### READING PASSAGE
Welcome to the Third Series of Through a Photographer’s Eye. In this series, we continue to learn about Australian photographers and how they use X Series Cameras to photograph their world around them. Our fourth interview in Series Three is with Adelaide based photographer, Ryan Cantwell.
Ryan, what do you most enjoy about photography and how did you get started in this creative field of work?
I enjoy the practical side of photography. Being able to be in different environments, places, spaces and the travel side of it.
It all started with a video camera I bought in my early high school days to film friends skateboarding and the ruckus you get up to in between it all to make movies for fun and school projects, but that camera packed up and called it a day just over two years from getting it.
After that, I went and purchased a $150 compact digital camera from Harvey Norman, and from there I just took that little camera everywhere with me in my pocket. I didn’t have the funds to get an SLR and lenses, so holding a wide angle lens for my retired video camera at the front of the camera was my way to get fish eye photos of friends skateboarding when I needed to.
My parents at the time didn’t notice I was taking a lot of pics since I was running a compact digital camera and I also wasn’t running to them to get me a kit camera since I was happy using what I had. Outside of that the photo classes in the darkroom throughout my high school years got me into photography. It’s quite the common cliché, but I wouldn’t want it any other way. To put this answer in one word it would be – skateboarding.

### WHAT YOU NEED TO DO
1. Duplicate everything from "Ryan, what do" down to "from getting it." in the interview with Ryan Cantwell.
2. Write the next part of the interview with Ryan Cantwell, picking up after its final sentence.

### Dataset entries
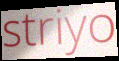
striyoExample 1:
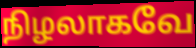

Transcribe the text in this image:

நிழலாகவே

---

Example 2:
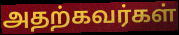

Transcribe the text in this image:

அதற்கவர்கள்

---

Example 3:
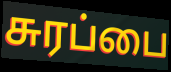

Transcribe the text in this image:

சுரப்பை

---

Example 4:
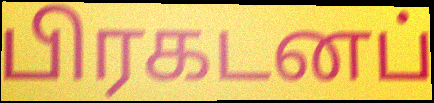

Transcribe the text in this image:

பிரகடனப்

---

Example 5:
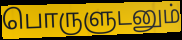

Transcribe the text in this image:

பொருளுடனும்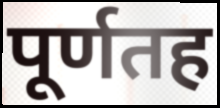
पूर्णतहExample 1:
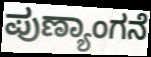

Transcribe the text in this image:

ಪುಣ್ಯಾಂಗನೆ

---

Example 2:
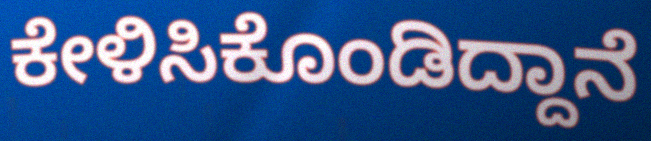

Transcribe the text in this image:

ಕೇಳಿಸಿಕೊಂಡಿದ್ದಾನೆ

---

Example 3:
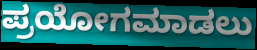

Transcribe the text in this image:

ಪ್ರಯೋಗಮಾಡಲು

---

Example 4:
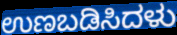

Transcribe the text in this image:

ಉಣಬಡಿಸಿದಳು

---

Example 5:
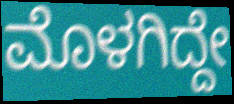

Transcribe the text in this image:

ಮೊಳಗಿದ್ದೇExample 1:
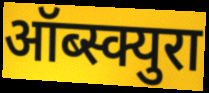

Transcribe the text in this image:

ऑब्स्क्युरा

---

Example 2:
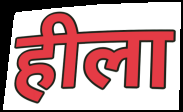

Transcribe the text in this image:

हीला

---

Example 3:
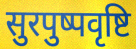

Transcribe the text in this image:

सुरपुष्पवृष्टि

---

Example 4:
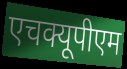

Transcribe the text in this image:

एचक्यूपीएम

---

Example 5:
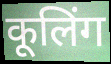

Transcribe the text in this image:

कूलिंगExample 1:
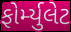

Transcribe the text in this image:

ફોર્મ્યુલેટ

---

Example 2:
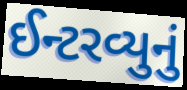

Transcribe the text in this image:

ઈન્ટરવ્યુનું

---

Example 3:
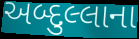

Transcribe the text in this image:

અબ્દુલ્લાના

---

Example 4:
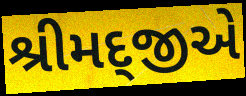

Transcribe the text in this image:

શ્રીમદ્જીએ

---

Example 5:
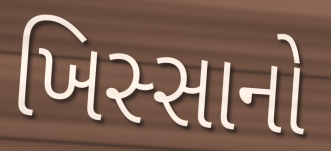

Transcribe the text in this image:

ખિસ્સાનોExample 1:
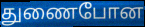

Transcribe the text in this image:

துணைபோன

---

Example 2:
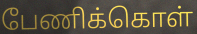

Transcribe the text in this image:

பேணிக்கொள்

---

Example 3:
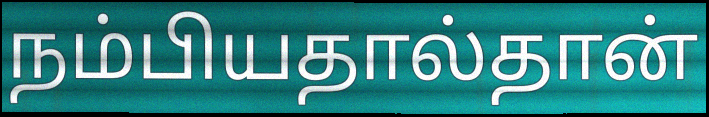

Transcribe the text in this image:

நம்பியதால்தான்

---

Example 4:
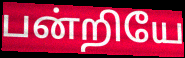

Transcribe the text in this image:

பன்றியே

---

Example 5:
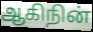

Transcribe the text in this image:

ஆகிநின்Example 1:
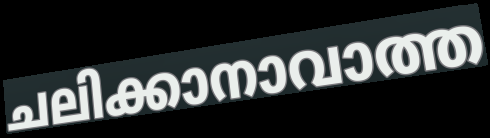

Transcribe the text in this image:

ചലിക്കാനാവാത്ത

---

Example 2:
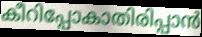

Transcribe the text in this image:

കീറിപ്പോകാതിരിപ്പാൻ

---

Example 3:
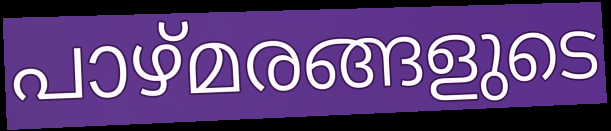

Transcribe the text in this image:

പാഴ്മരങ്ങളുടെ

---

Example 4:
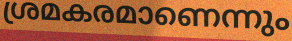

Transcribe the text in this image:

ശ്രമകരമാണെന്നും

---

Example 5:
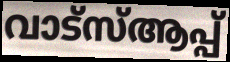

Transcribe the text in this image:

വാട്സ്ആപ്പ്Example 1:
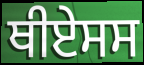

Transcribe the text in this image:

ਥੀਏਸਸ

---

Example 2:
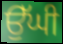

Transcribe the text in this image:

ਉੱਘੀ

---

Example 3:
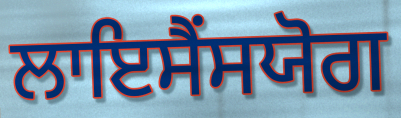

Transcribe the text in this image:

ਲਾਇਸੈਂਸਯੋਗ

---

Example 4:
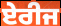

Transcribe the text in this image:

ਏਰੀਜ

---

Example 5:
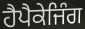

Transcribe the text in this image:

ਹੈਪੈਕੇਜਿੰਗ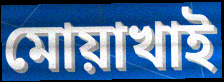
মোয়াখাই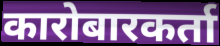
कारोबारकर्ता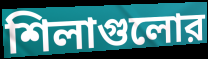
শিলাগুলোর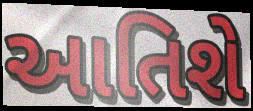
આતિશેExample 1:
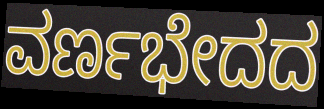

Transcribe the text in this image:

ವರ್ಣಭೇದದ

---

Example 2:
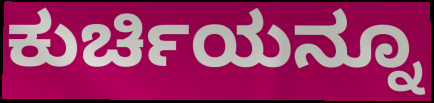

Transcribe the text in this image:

### RESULTS
1.
Ryan, what do you most enjoy about photography and how did you get started in this creative field of work?
I enjoy the practical side of photography. Being able to be in different environments, places, spaces and the travel side of it.
It all started with a video camera I bought in my early high school days to film friends skateboarding and the ruckus you get up to in between it all to make movies for fun and school projects, but that camera packed up and called it a day just over two years from getting it.

2.
You recently used the Fujifilm X-Pro2 and X-T2 to capture images around the state of South Australia. Out of the two cameras, which one did you prefer to use the most? Can you tell us why?
The X-Pro2… Hands down. Shooting range finder style cameras like the X-Pro2 is such a relief after using a digital SLR.
The X-Pro2 is an ideal travel camera (if you want to take lenses) that will hold up in quality against full frame bodies. Using a smaller retro looking camera lets you get away with a lot more than when carrying a DSLR; people tend not to notice you. It’s like a versatile pocket knife compared to a sword.
How did you find the colours produced by the X-Trans CMOS sensor appeared when compared to previous cameras you may have used in the past? Did you notice any differences?
Good as basic as that sounds the colours Fujifilm punch out are something that’s noticeable compared to other RAW files I’ve shot. There’s something in the images that make skin tones look better; even the blue channels do something that’s fun. It’s hard to explain, but it’s noticeable when you start ‘nerding’ out on the computer.
Your style of photography portrays a unique view. What are you looking for when taking a photo of a person or subject and do you prefer to shoot in a particular sort of light?
It depends on the environment the person is in. The subjects face is normally the key attraction in portrait photography, but there’s something more with the motion and shape the person you are photographing can make. It’s even better if they are wearing something that just pops in the surroundings they are in.
I feel it is a cross over between a super candid movement and an observation of shape and colour all co-existing between each other.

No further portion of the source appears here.